Please reproduce the passage on Wikipedia dialect data word for word, starting at "The goal of" and ending at "incentive to self-monitor.".

» **Document excerpt**:
[Start of section]

The goal of this project was to build a method of collecting dialect data on Wikipedia, which is an understudied but valuable source of variation. Previous work contributes to the study of dialect on Twitter, an informal, fast-paced, and conversational medium where users produce individual messages for which they are responsible. As an educational resource, Wikipedia is a more formal genre. The nature of the collaboration requires that the 'final message' of an article is constructed over time. And importantly, editors on Wikipedia are largely anonymous. Whereas there may be a danger for an individual to use highly dialectal/regional forms on Twitter (consider stereotypes of nationalist ideologies and lack of sophistication often accompany heavy regional dialects), on Wikipedia users may not have as much incentive to self-monitor.

[End of section]

» **Records supplied**:
[Start of section]

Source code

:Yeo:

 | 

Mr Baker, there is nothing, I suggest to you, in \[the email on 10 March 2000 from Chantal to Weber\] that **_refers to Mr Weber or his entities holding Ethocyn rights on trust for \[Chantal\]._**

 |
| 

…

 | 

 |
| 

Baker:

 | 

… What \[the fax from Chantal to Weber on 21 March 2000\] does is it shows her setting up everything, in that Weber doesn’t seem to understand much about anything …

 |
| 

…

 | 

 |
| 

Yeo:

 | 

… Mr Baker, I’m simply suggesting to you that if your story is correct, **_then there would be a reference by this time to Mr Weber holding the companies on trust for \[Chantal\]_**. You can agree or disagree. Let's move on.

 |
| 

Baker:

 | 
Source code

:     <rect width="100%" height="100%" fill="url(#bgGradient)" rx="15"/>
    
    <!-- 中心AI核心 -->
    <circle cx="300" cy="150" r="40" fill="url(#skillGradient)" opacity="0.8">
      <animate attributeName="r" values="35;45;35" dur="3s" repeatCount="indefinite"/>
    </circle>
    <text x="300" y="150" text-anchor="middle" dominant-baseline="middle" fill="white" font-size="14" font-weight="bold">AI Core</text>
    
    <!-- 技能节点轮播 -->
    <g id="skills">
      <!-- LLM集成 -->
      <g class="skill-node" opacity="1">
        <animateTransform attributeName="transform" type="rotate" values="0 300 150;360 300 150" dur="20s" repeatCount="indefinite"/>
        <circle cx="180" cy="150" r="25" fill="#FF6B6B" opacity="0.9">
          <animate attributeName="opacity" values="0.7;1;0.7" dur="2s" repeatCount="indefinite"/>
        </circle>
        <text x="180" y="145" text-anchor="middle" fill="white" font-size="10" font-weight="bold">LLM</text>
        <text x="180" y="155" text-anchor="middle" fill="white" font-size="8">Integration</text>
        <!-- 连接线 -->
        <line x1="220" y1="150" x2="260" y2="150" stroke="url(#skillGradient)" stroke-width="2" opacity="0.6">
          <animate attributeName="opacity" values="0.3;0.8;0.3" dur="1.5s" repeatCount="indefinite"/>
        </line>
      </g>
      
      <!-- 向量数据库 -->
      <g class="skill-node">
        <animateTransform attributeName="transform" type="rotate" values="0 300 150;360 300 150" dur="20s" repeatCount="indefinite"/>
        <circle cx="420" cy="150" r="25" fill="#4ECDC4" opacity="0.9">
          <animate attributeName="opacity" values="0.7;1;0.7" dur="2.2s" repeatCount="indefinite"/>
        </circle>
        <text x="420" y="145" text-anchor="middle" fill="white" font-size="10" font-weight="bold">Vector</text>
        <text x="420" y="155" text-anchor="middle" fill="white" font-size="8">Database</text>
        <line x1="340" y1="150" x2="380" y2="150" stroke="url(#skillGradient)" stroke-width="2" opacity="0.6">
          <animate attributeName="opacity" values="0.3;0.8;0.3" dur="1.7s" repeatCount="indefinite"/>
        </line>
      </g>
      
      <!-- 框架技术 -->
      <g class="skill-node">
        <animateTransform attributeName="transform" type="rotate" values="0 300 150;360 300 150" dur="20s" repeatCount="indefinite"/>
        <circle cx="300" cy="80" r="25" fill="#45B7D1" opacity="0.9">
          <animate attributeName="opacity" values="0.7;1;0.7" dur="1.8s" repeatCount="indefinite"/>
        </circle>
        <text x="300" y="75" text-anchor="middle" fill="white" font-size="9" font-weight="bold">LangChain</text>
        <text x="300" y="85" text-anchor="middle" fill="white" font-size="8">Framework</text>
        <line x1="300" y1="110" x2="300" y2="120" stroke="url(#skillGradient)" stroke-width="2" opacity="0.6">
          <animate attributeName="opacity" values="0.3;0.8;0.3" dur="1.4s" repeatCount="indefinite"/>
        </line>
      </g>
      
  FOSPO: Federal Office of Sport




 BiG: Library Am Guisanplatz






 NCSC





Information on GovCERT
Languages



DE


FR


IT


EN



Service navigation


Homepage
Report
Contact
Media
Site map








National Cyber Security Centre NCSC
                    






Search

[End of section]

» **Completed task**:
The goal of this project was to build a method of collecting dialect data on Wikipedia, which is an understudied but valuable source of variation. Previous work contributes to the study of dialect on Twitter, an informal, fast-paced, and conversational medium where users produce individual messages for which they are responsible. As an educational resource, Wikipedia is a more formal genre. The nature of the collaboration requires that the 'final message' of an article is constructed over time. And importantly, editors on Wikipedia are largely anonymous. Whereas there may be a danger for an individual to use highly dialectal/regional forms on Twitter (consider stereotypes of nationalist ideologies and lack of sophistication often accompany heavy regional dialects), on Wikipedia users may not have as much incentive to self-monitor.